Spring Awakening explores themes of sex, puberty, coming of age and a yearning for a more progressive future, refracting old-fashioned values through a 21st-century lens. Box office: tickets.41monkgate.co.uk.
Family show of the week; Le Navet Bete in Treasure Island, York Theatre Royal, Thursday, Friday, 7.30pm; Saturday, 2.30pm and 7.30pm.
LAST in York last September to reveal a vampire’ secrets in Dracula: The Bloody Truth, physical comedy company Le Navet Bete now go in search of buried treasure in a swashbuckling family adventure, Treasure Island.

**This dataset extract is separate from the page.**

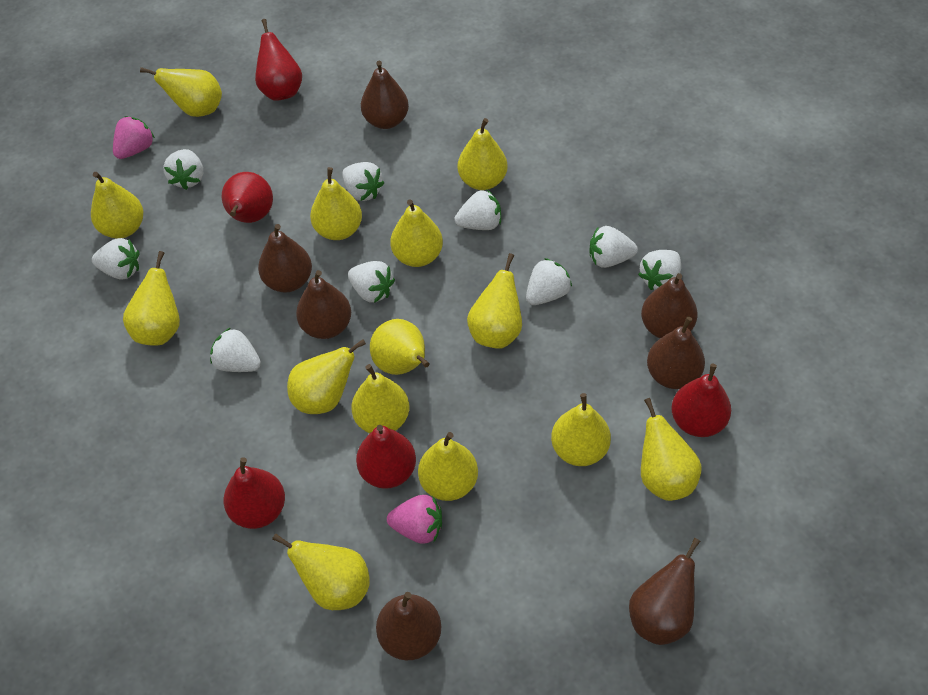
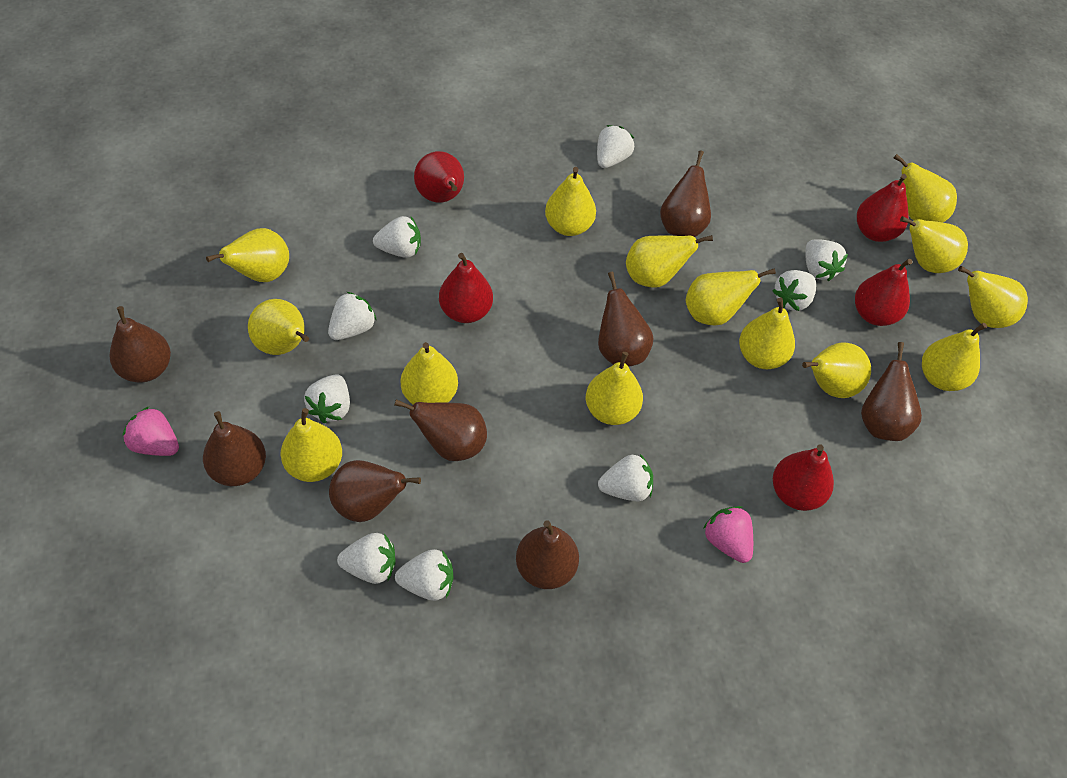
brown pear: 7 -> 8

Peepolykus artistic director and writer John Nicholson directs a cast of four, playing 26 characters in a fresh take on Robert Louis Stevenson’s tale laced with contemporary comedic twists, tropical islands, an unusual motley crew of pirates, a parrot called Alexa (straight from the Amazon), a white-bearded fish finger tycoon and unforgettable mermaid. Box office: 01904 623568 or at yorktheatreroyal.co.uk.
Gig of the week outside York: David Ford, Pocklington Arts Centre, Thursday, 8pm
WHAT happens when you shut a creative force in a room for two years? The answer is a tornado blast of a new album from Eastbourne singer-songwriter David Ford documenting the tumultuous events of 2020 and 2021, as he charts the rise of Covid and fall of Trump, although both are still stubbornly refusing to go away.
Ford will air songs from the imminent May You Live In Interesting Times, along with compositions written in two days and recorded in one with American support act Annie Dressner. Look out for their six-track EP on sale at the Pock gig. Box office: 01759 301547 or at pocklingtonartscentre.co.uk.